Confirm the enforcer purges exactly the records at or past their due date, leaves the rest untouched, and is safe to re-run.

python
from datetime import date, timedelta


class FakeStore:
    def __init__(self, records: list[PatronRecord]) -> None:
        self._records = {r.patron_id: r for r in records}
        self.audits: list[tuple[str, str, date]] = []

    def due_records(self, as_of: date) -> list[PatronRecord]:
        return list(self._records.values())

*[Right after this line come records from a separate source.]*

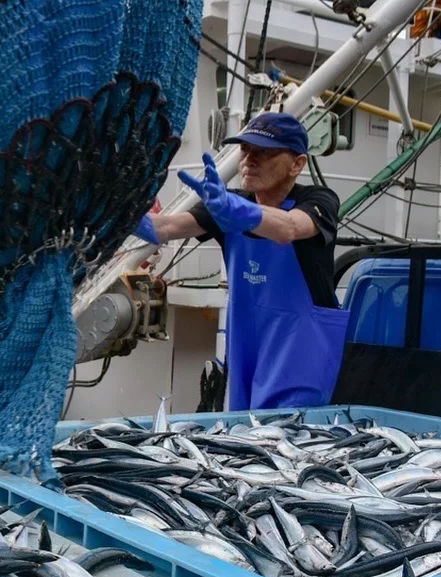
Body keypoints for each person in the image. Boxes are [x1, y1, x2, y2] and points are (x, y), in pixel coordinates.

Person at [135, 113, 349, 411]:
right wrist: (112, 214)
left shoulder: (319, 199)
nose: (250, 160)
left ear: (297, 164)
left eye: (265, 152)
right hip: (246, 346)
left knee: (287, 438)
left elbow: (289, 228)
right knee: (243, 436)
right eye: (245, 150)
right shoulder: (229, 204)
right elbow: (166, 228)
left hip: (300, 352)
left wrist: (239, 212)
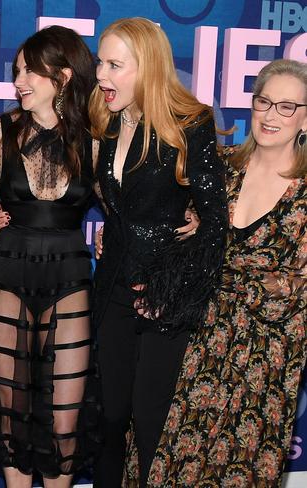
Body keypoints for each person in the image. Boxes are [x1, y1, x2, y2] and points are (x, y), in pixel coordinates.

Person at [132, 59, 307, 487]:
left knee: (234, 469)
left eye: (287, 107)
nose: (270, 115)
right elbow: (172, 231)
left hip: (261, 359)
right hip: (188, 338)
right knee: (160, 454)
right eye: (264, 102)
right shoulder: (221, 167)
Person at [88, 17, 229, 487]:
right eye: (100, 63)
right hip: (111, 289)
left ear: (146, 67)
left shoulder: (192, 124)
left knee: (150, 425)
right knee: (109, 420)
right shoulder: (105, 124)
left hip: (165, 300)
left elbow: (214, 222)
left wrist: (176, 289)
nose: (101, 76)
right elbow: (118, 205)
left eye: (114, 65)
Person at [0, 26, 101, 488]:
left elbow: (128, 207)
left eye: (30, 71)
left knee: (64, 425)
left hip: (70, 277)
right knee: (12, 416)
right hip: (5, 274)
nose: (19, 80)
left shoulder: (95, 140)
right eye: (17, 71)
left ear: (63, 76)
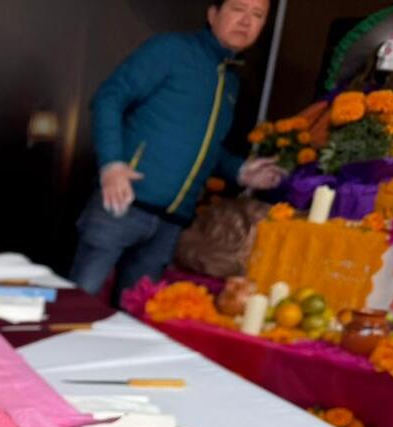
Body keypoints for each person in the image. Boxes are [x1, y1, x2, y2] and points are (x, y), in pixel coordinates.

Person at [70, 0, 285, 301]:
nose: (246, 21)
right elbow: (109, 97)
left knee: (132, 322)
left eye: (257, 15)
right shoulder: (171, 49)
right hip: (122, 203)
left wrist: (241, 171)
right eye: (238, 9)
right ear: (213, 14)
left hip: (169, 225)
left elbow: (203, 146)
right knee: (78, 307)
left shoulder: (231, 80)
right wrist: (111, 165)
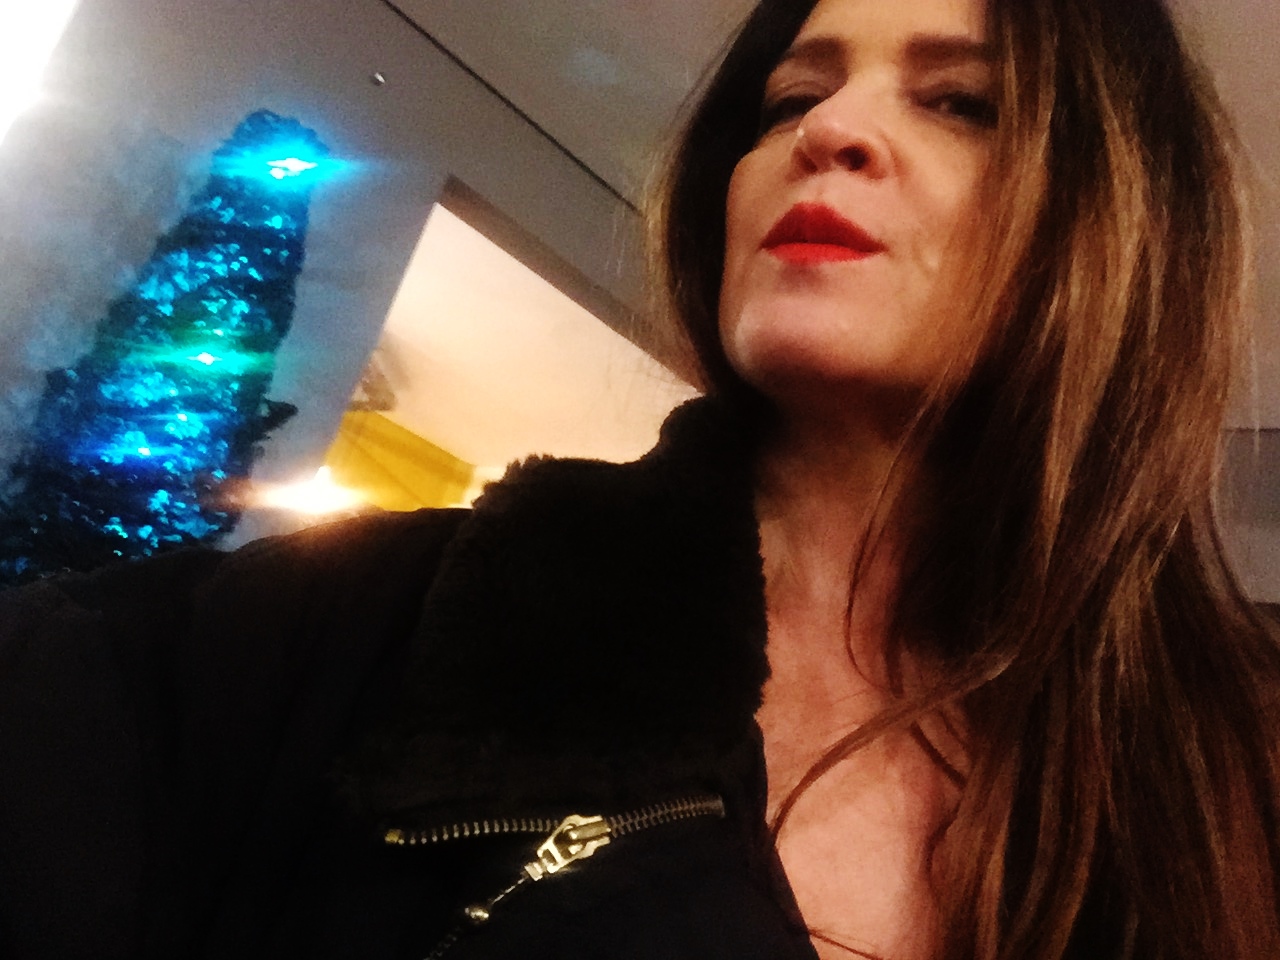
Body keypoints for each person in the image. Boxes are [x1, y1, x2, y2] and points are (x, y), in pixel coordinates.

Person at [0, 1, 1276, 959]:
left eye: (960, 103)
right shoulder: (359, 629)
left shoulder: (1235, 772)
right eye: (788, 99)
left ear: (1126, 224)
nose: (828, 130)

    def anonymize(self, patron_id: str) -> None:
        r = self._records[patron_id]
        self._records[patron_id] = PatronRecord(
            r.patron_id, r.patron_class, r.separation_date, purged_at=date.today()
        )

    def record_audit(self, patron_id: str, action: str, due: date) -> None:
        self.audits.append((patron_id, action, due))

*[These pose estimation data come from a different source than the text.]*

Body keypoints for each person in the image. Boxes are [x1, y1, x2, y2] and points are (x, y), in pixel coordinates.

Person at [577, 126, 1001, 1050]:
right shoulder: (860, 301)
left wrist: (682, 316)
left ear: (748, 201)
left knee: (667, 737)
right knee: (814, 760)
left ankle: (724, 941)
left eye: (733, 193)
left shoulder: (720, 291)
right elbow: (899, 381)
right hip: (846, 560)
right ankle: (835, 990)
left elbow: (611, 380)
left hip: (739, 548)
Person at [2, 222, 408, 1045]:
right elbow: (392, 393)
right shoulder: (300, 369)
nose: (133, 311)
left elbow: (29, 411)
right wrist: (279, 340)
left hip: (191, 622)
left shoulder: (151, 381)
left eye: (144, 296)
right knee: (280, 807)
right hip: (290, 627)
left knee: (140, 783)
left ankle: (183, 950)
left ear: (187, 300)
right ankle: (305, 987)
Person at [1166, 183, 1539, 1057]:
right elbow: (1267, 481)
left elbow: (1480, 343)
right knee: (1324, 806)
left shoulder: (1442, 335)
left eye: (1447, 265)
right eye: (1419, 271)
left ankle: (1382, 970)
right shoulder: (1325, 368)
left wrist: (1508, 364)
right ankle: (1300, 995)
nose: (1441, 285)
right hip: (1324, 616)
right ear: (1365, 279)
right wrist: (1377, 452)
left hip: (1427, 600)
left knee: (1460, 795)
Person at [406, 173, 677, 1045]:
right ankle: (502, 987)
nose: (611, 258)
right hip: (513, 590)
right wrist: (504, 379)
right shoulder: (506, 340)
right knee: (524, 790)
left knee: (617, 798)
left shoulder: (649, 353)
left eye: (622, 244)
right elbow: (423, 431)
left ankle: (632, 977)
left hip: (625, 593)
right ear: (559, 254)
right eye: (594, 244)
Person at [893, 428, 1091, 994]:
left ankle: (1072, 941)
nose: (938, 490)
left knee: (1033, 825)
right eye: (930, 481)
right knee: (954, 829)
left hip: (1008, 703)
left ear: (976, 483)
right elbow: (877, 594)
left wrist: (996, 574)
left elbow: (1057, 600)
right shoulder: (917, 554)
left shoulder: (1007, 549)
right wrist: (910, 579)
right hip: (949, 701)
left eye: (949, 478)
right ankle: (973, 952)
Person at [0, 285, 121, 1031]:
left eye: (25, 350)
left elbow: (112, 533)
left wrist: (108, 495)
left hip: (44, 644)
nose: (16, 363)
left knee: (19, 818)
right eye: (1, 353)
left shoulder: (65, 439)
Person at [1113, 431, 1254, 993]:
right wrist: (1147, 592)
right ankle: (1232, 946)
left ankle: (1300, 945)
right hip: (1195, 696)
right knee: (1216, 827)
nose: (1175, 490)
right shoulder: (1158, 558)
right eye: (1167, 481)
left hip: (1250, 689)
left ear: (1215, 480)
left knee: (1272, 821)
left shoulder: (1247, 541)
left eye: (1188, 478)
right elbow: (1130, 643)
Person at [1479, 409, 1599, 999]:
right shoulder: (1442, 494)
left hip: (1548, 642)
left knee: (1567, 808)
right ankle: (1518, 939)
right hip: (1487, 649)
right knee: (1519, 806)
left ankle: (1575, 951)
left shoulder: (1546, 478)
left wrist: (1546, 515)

def test_purges_only_overdue_records() -> None:
    today = date(2026, 7, 16)
    overdue = PatronRecord("p1", "student", today - timedelta(days=6 * 365), None)
    current = PatronRecord("p2", "student", today - timedelta(days=365), None)
    store = FakeStore([overdue, current])

    purged = enforce_retention(store, as_of=today)

    assert purged == 1                       # only the overdue record
    assert store.audits == [("p1", "purge", date(2021, 7, 17))]


def test_enforcer_is_idempotent() -> None:
    today = date(2026, 7, 16)
    overdue = PatronRecord("p1", "student", today - timedelta(days=6 * 365), None)
    store = FakeStore([overdue])

    first = enforce_retention(store, as_of=today)
    second = enforce_retention(store, as_of=today)  # re-run same day

    assert first == 1
    assert second == 0                       # already purged, skipped
    assert len(store.audits) == 1            # no duplicate audit entry

For a running pipeline, add a continuous invariant on the patron table itself: periodically re-run the overdue query from Problem Framing and assert the count is zero. If it is ever nonzero, the enforcer is not keeping up — a schedule gap, a class with no policy, or a batch of records with a null separation date — and the batch should alert rather than pass silently. Track the purge count per run over time; a sudden spike after a term rollover is expected, while a run that purges nothing when overdue records exist is your signal that the enforcer stalled.